Everyone grows old. All our cells are less robust, our muscles shrink, our connective tissue loses its elasticity. Our body is no longer firing on all cylinders like it was when we were 25. it won’t burn so many calories now as it did then, simply because it doesn’t have the physical infrastructure in place.
Fast forward to now. As we approach our fifties, all sorts of other mad things start happening . You feel hot when no-one else does, your skin is dry, your sleep is terrible, your hair is thinning and you want to chase your partner round the house with a carving knife for no apparent reason. That is the menopause and it can make us feel mightily miserable but it’s not necessarily the physiological reason for weight gain. Think what’s happening in our lives – it’s busy!!. There’s the children and all their exams, anxieties, relationships. Your own parents with their ailments and issues. Not to mention the pressures of your work, your partner’s work, redundancy, the mortgage, the rent, the bills. And the dog! Who’s walking the dog? It can be overwhelming. Our heads are stacked full of stuff, both important and trivial but all of it keeps everyone else’s lives ticking along.
I’m not saying that some strength training and a few thousand steps a day will make the symptoms of the menopause go away. God no. What I AM saying is that weight gain is likely to be because we’re still eating the same amount we always did but our older body may not need that much anymore. I’m also saying that menopause symptoms, family worries and general lifestyle may mean we drink more rosé and eat more crisps. Proverbially speaking.
WHAT SHOULD WE DO?
1. Use your muscles, take them out of their comfort zone, challenge them, so they adapt and grow firmer and stronger. They will require more energy to stay in that state. That could be resistance training at home, at the gym, your yoga session, your body pump class, my online group training…anything. So long as those muscles are being used, they will continue to help offset the ageing process. On top of that keep active all the time by walking (the long way round) to your appointments. It will increase the quality of the blood in your veins, give your mind a boost and allow you to finish that chapter of your rather good book.

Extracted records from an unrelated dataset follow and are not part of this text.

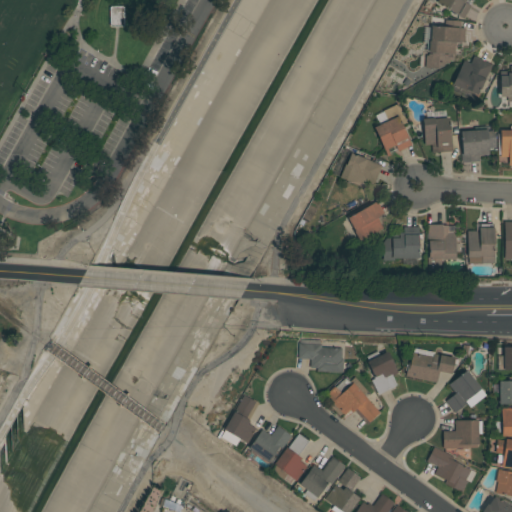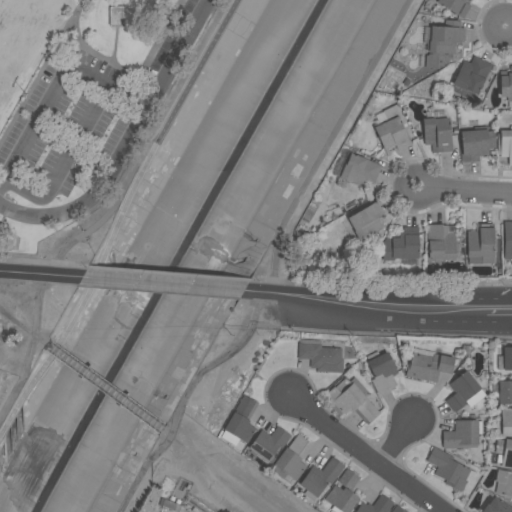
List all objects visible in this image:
building: (454, 6)
building: (454, 6)
building: (116, 16)
road: (72, 19)
road: (508, 27)
parking lot: (168, 39)
building: (444, 39)
building: (445, 39)
road: (113, 45)
road: (74, 53)
road: (142, 68)
building: (472, 75)
building: (469, 77)
road: (34, 84)
building: (506, 84)
building: (505, 85)
road: (58, 90)
park: (81, 101)
parking lot: (62, 126)
building: (393, 130)
building: (437, 134)
building: (437, 134)
building: (391, 136)
building: (477, 143)
road: (127, 144)
building: (475, 144)
building: (506, 144)
building: (505, 147)
road: (65, 162)
building: (359, 170)
building: (359, 170)
road: (463, 191)
road: (111, 209)
road: (118, 218)
building: (366, 220)
building: (365, 221)
road: (12, 234)
building: (506, 240)
building: (508, 240)
building: (440, 242)
building: (481, 244)
building: (402, 245)
building: (439, 245)
building: (480, 245)
building: (402, 246)
road: (40, 274)
road: (161, 286)
road: (256, 293)
road: (350, 303)
road: (459, 314)
road: (499, 314)
railway: (40, 341)
road: (31, 349)
building: (320, 357)
building: (507, 358)
building: (428, 365)
building: (381, 372)
railway: (102, 385)
building: (463, 392)
building: (504, 392)
road: (191, 395)
building: (352, 402)
building: (246, 405)
building: (506, 421)
building: (238, 428)
building: (461, 435)
road: (397, 443)
building: (267, 444)
building: (504, 452)
road: (366, 453)
building: (291, 458)
building: (450, 470)
building: (320, 477)
building: (503, 485)
building: (343, 492)
building: (374, 505)
building: (497, 505)
building: (396, 509)
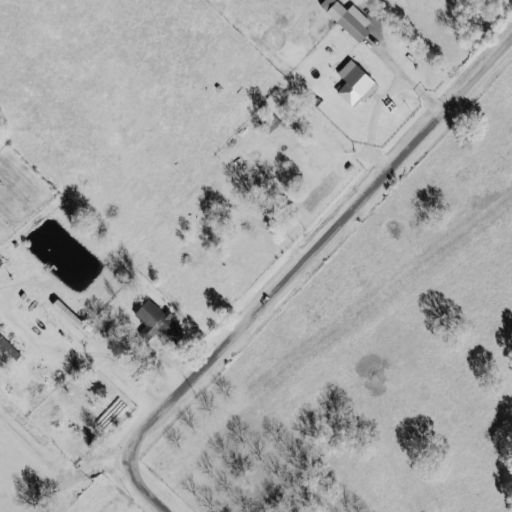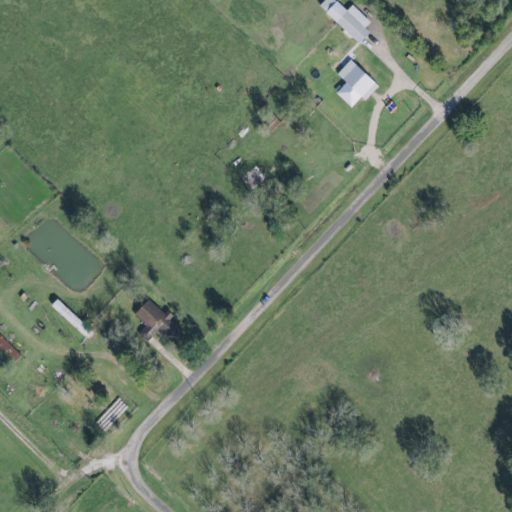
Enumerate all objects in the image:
building: (347, 19)
building: (355, 84)
road: (299, 271)
building: (71, 317)
building: (157, 320)
road: (89, 475)
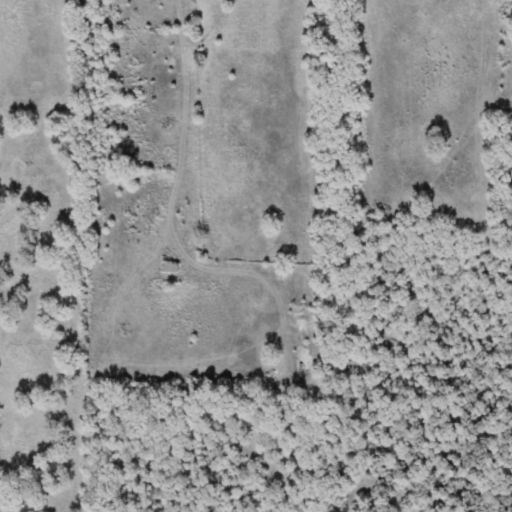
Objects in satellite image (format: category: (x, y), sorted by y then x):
building: (167, 268)
building: (167, 269)
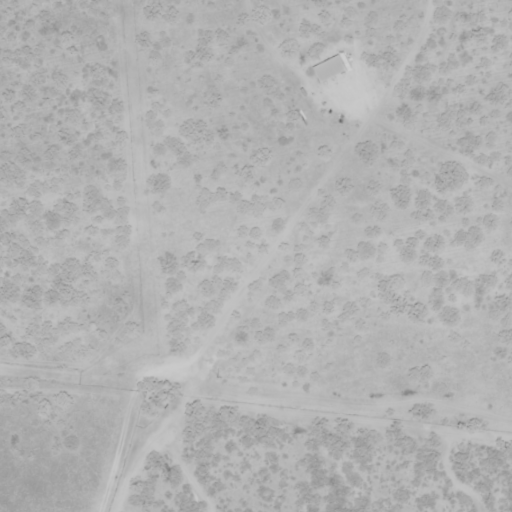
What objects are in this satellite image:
building: (329, 69)
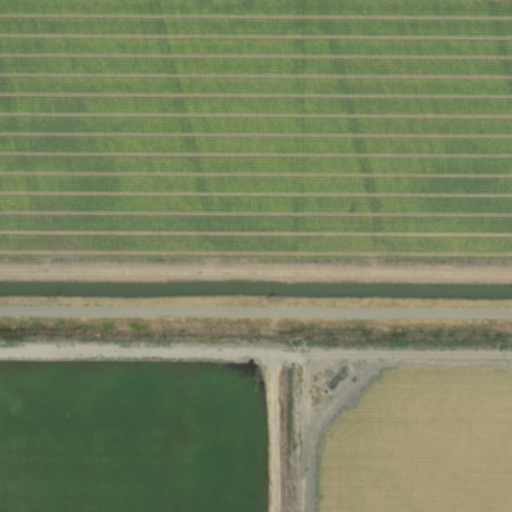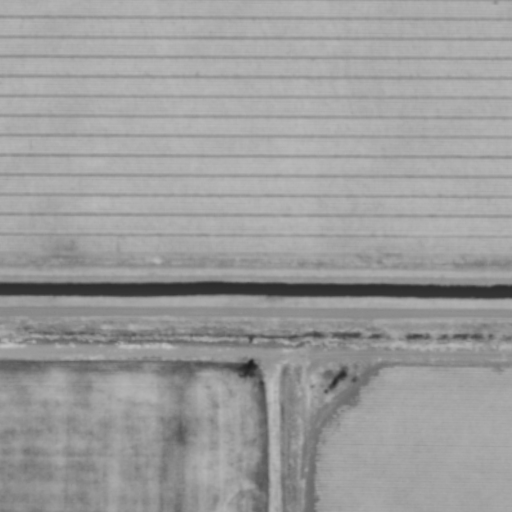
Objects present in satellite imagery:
road: (256, 342)
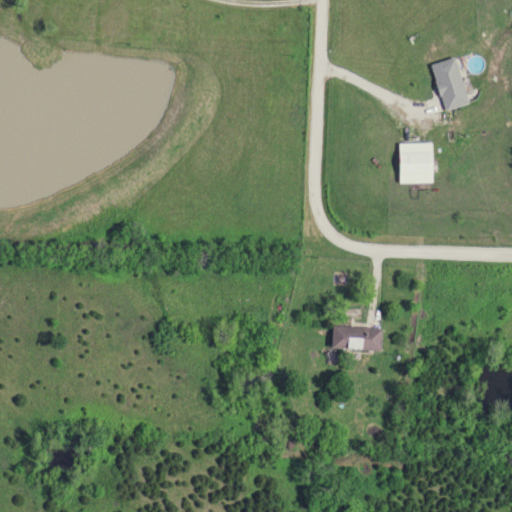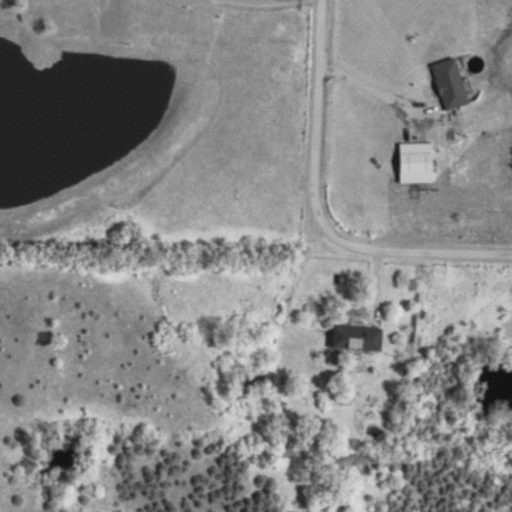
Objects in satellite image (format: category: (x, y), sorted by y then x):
road: (261, 7)
building: (445, 84)
road: (370, 87)
road: (319, 117)
road: (419, 252)
building: (353, 336)
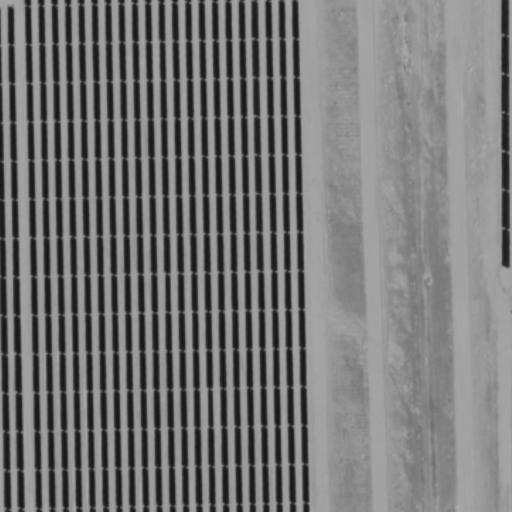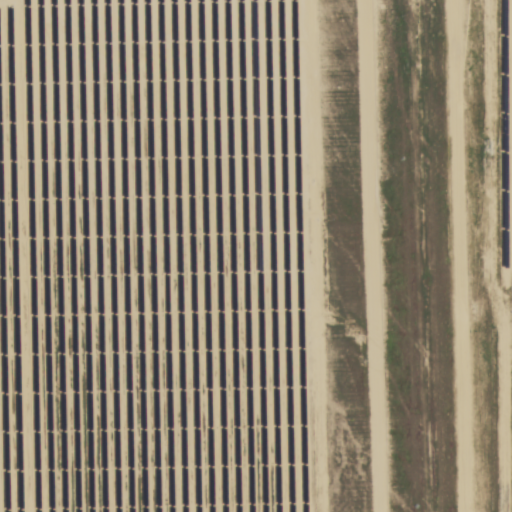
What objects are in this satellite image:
solar farm: (255, 256)
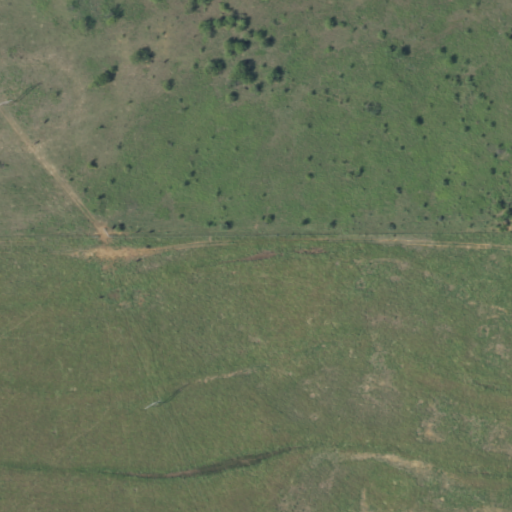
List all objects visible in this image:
power tower: (16, 98)
power tower: (166, 400)
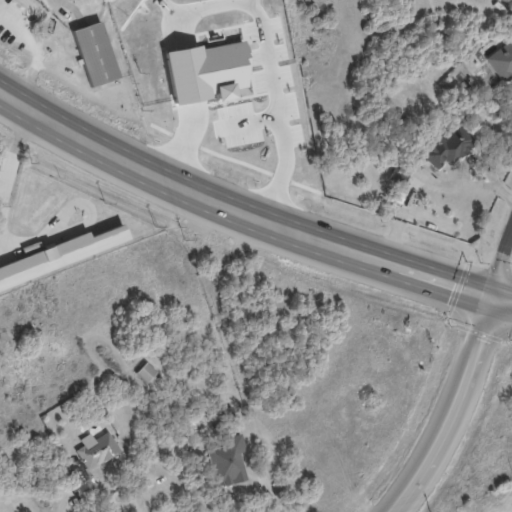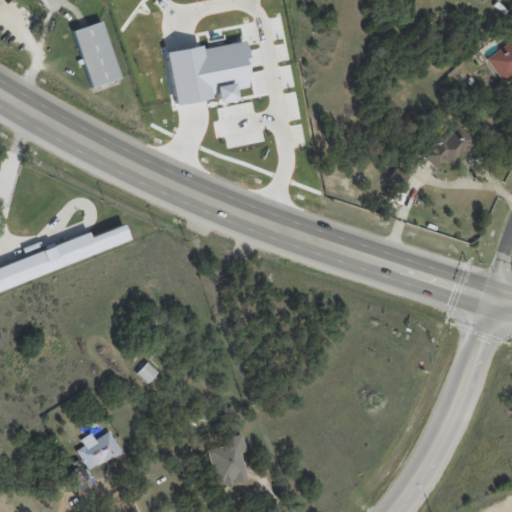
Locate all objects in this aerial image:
building: (95, 51)
building: (94, 54)
building: (501, 60)
building: (205, 68)
road: (271, 70)
road: (181, 143)
building: (446, 147)
road: (9, 165)
road: (248, 215)
building: (61, 254)
road: (500, 262)
traffic signals: (490, 298)
building: (145, 372)
road: (448, 410)
building: (96, 449)
building: (226, 461)
building: (79, 475)
road: (101, 488)
road: (252, 492)
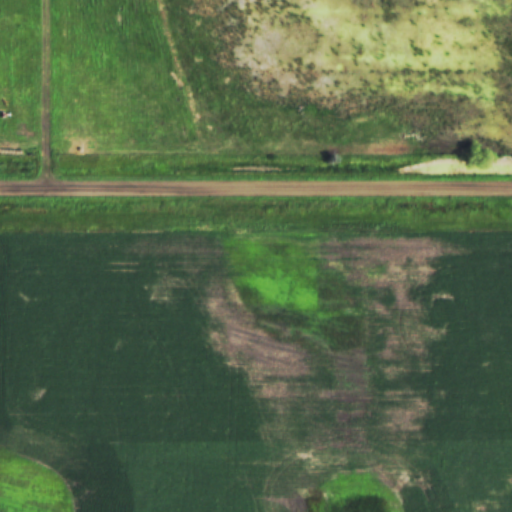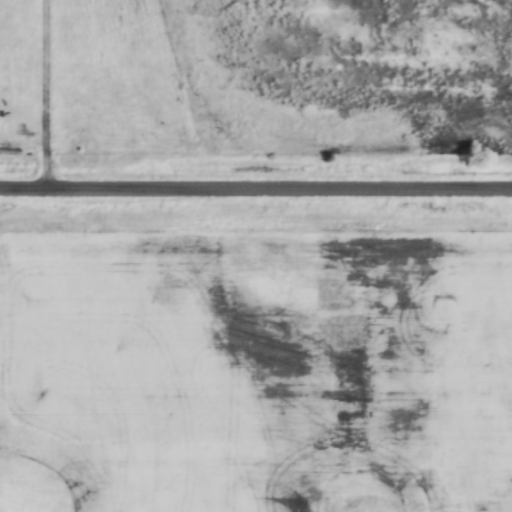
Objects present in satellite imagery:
road: (255, 190)
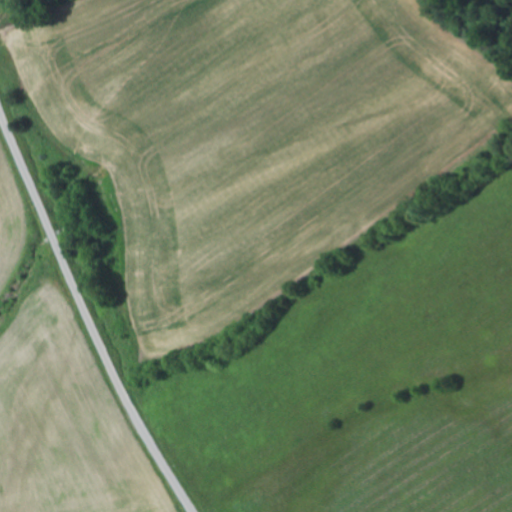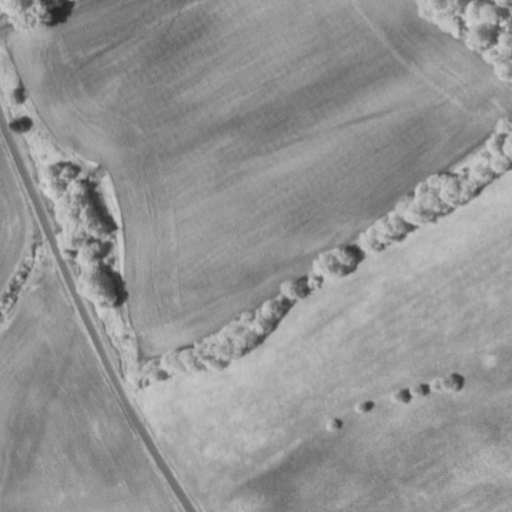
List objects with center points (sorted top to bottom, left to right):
road: (86, 315)
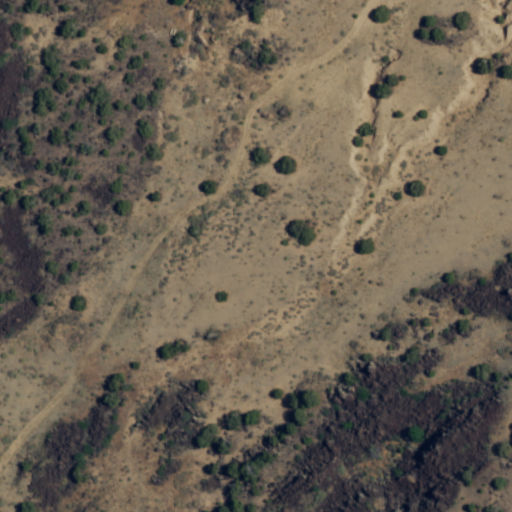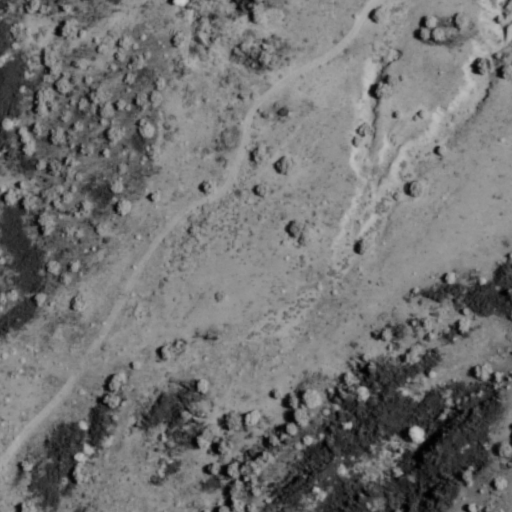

2. Be vigilant about what you eat. Remember, our older bodies don’t need quite so much food. Don’t diet as such, but make sensible swaps. Choose wholegrain carbohydrate (takes longer to digest and metabolise into glucose). Add lots of protein (fish, chicken, yogurt, eggs, cottage cheese, pulses, beans, tofu) and veg (volume fills your belly). Go easy on ultra-processed food, a morsel now and then isn’t going to hurt. Watch how much sugar (or white carbs) you have. A constant diet of white this, white that, biscuits, chocolate, pasta, rice, bread every day at every meal means a whole load of glucose being made. And unless you’re very active it won’t be used up. It will be stored as fat. Not scaremongering. It’s just what happens.
My sole aim is to help women become more content with their bodies by understanding how weight-loss and weight-gain happens. Understanding replaces guilt.